Confagricoltura ha commentato positivamente il decreto “taglia prezzi” discusso in Parlamento nei giorni scorsi. In particolare è stata accolta con favore la possibilità data agli impianti a biogas esistenti di incrementare la propria capacità produttiva fino al 20%, fatto che costituisce un importante incentivo alla produzione di energie rinnovabili in ambito agricolo e che consentirà al nostro settore di dare un apporto sempre più significativo per l’indipendenza energetica italiana.
Sul lato ambientale è stata poi apprezzata la decisione, contenuta nel decreto, di concedere più tempo alle Autorità distrettuali di bacino per completare le sperimentazioni sul deflusso ecologico, in modo da poter calibrare con maggiore precisione gli strumenti attuativi e garantire una razionale utilizzazione dell’acqua per le produzioni. Per quanto riguarda i mercati, in materia di pratiche sleali per la filiera delle carni, è stato molto opportuno aver esteso l’elenco dei prodotti deperibili a base di carne includendone alcuni per i quali sarebbero garantite tempistiche di pagamento più favorevoli.

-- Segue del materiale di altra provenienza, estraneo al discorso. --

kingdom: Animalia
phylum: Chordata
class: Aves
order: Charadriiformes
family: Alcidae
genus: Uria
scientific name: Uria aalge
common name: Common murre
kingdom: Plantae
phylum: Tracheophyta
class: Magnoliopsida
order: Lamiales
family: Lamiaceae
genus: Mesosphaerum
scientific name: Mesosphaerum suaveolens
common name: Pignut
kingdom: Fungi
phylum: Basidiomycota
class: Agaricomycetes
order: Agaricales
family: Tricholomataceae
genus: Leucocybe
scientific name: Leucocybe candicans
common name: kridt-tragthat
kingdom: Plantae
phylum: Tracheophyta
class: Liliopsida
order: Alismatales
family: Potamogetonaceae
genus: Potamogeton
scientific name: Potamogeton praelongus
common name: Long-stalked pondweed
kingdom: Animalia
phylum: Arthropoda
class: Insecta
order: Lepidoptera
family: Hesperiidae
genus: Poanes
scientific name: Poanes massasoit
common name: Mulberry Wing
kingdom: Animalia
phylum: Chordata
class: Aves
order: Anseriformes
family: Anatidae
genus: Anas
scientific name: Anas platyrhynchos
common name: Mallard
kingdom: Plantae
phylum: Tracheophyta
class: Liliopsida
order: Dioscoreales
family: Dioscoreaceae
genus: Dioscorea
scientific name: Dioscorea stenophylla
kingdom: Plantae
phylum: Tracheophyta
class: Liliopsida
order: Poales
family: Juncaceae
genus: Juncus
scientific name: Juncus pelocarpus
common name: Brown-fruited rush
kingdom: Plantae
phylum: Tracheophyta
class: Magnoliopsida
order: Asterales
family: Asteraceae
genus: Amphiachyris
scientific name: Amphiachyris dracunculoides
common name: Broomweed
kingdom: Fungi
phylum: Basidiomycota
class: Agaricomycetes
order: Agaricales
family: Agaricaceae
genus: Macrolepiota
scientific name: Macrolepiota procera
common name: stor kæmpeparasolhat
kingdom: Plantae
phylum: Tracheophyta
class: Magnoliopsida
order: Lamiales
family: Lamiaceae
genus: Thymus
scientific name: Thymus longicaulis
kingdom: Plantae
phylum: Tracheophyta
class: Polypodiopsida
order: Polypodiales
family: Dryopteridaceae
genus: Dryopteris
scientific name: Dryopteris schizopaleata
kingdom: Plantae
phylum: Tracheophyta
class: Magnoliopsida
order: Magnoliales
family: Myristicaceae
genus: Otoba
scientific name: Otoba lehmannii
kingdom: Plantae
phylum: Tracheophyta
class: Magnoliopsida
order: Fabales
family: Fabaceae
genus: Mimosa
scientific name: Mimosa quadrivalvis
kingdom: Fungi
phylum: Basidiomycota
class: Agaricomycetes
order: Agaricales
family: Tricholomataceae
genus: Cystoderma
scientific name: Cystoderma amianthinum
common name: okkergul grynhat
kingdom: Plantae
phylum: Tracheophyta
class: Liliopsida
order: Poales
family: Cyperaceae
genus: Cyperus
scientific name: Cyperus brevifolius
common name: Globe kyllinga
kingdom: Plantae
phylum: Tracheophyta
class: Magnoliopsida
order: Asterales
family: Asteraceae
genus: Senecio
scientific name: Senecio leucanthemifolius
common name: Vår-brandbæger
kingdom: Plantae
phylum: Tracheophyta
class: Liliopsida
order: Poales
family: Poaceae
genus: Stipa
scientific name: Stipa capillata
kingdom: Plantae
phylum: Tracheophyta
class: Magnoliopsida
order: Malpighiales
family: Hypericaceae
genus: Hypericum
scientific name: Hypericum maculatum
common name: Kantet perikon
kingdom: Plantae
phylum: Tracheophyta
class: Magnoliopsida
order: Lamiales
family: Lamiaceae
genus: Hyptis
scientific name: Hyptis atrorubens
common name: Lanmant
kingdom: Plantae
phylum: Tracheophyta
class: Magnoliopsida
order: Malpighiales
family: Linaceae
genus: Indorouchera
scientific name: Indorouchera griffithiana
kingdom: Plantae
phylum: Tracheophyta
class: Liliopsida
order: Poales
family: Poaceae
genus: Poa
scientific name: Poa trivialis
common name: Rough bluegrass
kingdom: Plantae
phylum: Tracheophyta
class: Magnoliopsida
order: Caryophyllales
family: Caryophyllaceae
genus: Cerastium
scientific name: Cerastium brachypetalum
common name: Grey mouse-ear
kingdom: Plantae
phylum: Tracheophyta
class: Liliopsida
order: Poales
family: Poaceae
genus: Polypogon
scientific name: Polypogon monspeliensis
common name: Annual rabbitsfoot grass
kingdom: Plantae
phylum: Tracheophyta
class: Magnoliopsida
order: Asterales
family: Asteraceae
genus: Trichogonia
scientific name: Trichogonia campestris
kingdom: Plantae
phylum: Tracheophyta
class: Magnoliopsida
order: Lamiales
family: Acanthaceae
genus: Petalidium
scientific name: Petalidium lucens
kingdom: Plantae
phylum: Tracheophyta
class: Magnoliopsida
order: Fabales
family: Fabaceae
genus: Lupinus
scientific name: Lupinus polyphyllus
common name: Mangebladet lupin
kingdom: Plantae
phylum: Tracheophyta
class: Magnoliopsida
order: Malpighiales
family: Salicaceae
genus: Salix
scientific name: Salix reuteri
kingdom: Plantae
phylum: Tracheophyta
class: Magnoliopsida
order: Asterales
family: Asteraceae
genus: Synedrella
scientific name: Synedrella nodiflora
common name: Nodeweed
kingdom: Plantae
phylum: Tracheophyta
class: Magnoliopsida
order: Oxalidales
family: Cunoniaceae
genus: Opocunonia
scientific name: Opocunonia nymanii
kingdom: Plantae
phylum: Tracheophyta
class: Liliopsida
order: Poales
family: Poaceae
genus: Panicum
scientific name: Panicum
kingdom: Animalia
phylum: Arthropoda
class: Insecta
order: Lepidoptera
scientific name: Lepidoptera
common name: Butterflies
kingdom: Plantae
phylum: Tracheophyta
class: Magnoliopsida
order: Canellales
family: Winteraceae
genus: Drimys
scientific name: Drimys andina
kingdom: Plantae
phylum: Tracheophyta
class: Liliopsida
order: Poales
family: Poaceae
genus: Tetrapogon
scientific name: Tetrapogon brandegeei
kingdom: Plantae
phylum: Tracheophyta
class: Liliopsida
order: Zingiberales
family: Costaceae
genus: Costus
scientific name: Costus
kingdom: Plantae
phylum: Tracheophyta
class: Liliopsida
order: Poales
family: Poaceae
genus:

Infine, appare positiva l’attenzione del decreto allo sviluppo dell’imprenditoria giovanile per la quale l’utilizzo dello strumento della garanzia pubblica ISMEA consentirà di restituire i capitali finanziati in tempi più lunghi.
Una nota negativa è però quella che riguarda direttamente l’abbattimento dei costi e in particolare quello del gasolio agricolo: il credito d’imposta resta infatti limitato al primo trimestre ed esclusivamente per la trazione delle macchine agricole.